Zeitnah wird man nun auch den Weiterbau der nie zu Ende gebauten Blöcke drei und vier im AKW Chmelnyzkyj in Angriff nehmen. Und dann, so Petro Kotin, Chef des ukrainischen Atomkonzerns Enerhoatom, wird das AKW Chmelnyzkyj das sein, was das AKW Saporischschja bisher war: Europas größtes Atomkraftwerk.

Schon jetzt bauen die ukrainische Atomwirtschaft und der US-Atomkonzern Westinghouse ihre Zusammenarbeit aus. Im September letzten Jahres wurde erstmals ein ukrainisches Atomkraftwerk mit Brennstäben bestückt, die gemeinsam von Enerhoatom und Westinghouse produziert worden sind. Lange Jahre war die ukrainische Atomwirtschaft von Brennelementen der russischen Atomwirtschaft abhängig.
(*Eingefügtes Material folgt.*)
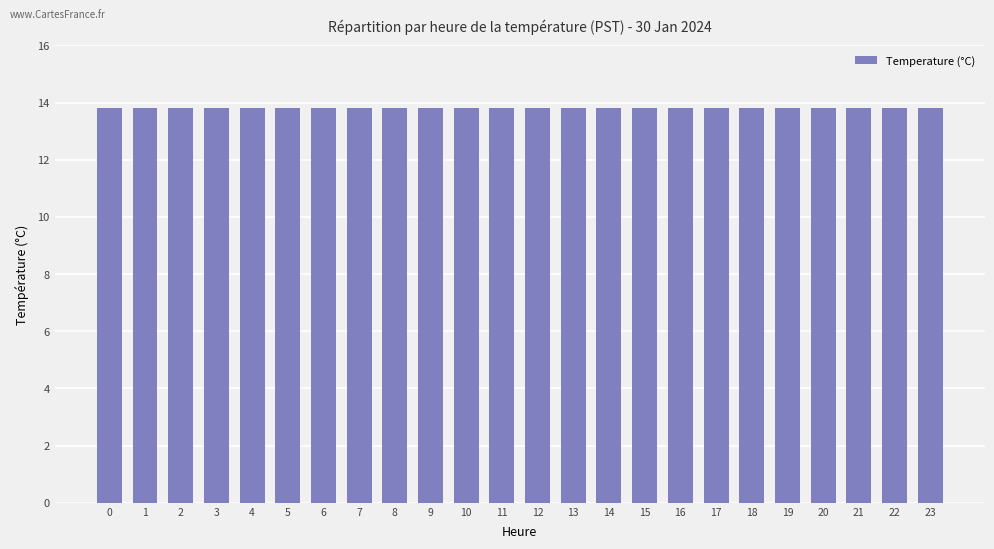

What is the maximum value shown in the chart?

13.8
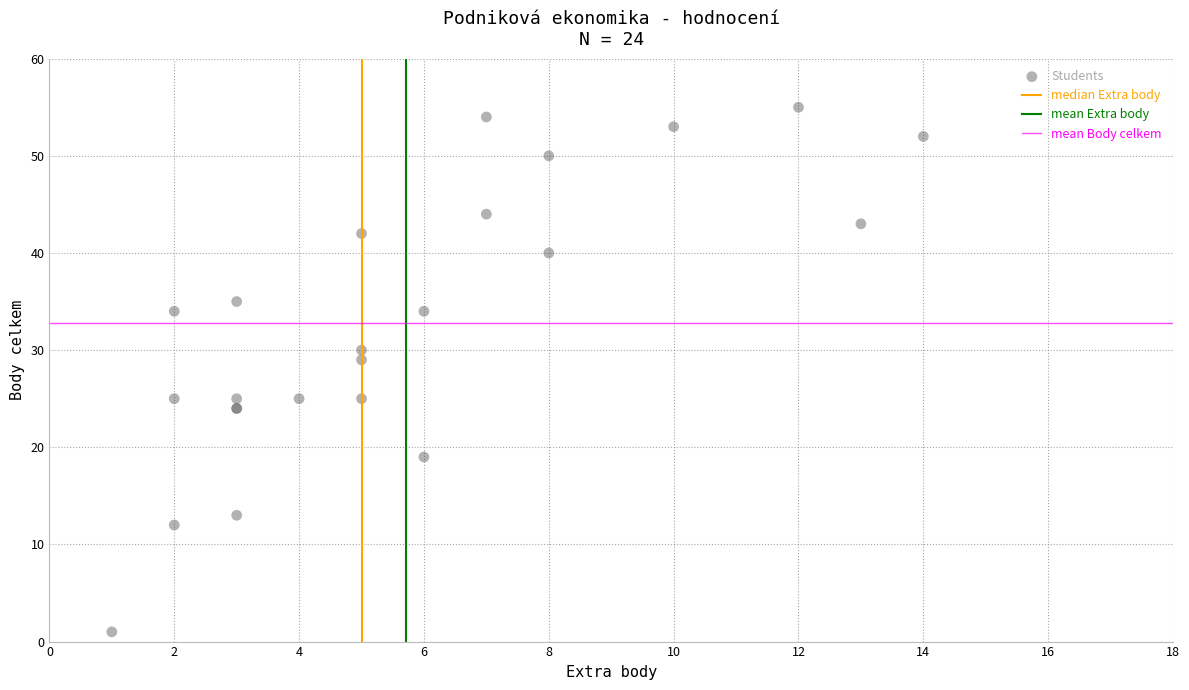

What Y value in the scatter plot is closest to 28?

29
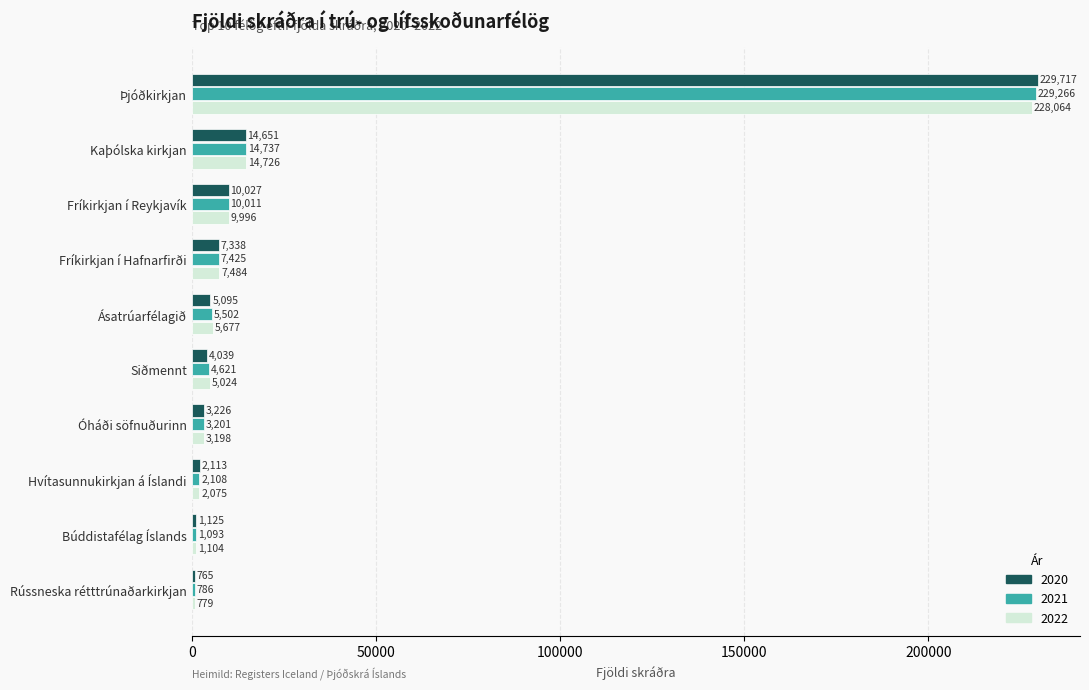

At which category does the chart reach its minimum across all series?

Rússneska rétttrúnaðarkirkjan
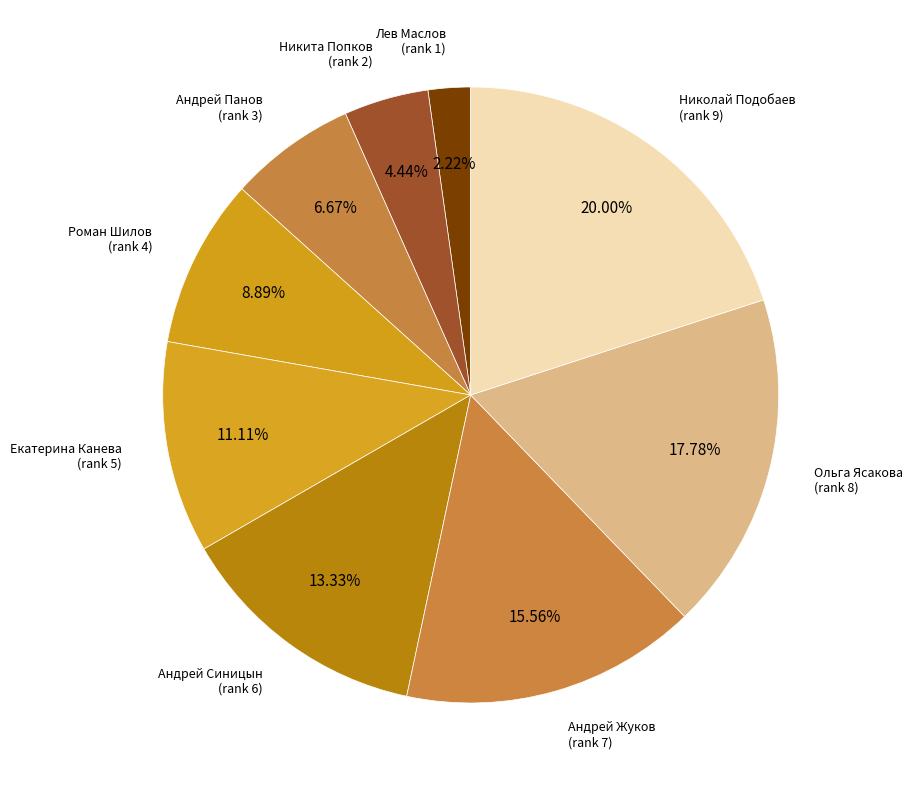

Which slice is the largest?

Николай Подобаев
Nun will man mit den gemeinsam produzierten Brennelementen auch andere europäische Länder bedienen, die bisher Kunden Russlands sind.

Am 2. April hatte die ukrainische Regierung den Weiterbau von Reaktor drei und vier des AKW Chmelnyzkyj beschlossen. Hier stehen den Bauherren jedoch Schwierigkeiten ins Haus, die bei einem Neubau eines Atomreaktors nicht zu befürchten sind. Die ersten Bauarbeiten an Reaktor drei waren 1986, an Reaktor vier 1987 aufgenommen worden. Doch nach der Tschernobyl-Katastrophe verordneten die sowjetischen Behörden 1990 ein Moratorium für den Neubau von Atomreaktoren.

Reaktor drei ist zu 75 Prozent fertiggestellt, Reaktor vier zu fast 30 Prozent. Immer wieder gab es in der inzwischen unabhängigen Ukraine Versuche, die Reaktoren zu Ende zu bauen. Aus unterschiedlichen Gründen hatte sich dieses Vorhaben bisher nicht umsetzen lassen. Unter anderem Brände und Überschwemmungen hatten Zweifel an der Haltbarkeit der Bauten geweckt, die offenbar bis heute nicht völlig ausgeräumt sind. Die langjährige Chefin der staatlichen Atomregulierungsbehörde, Elena Mykolajtschuk, hatte laut Medien für den Abriss der alten Rohbauten und für einen Neubau plädiert.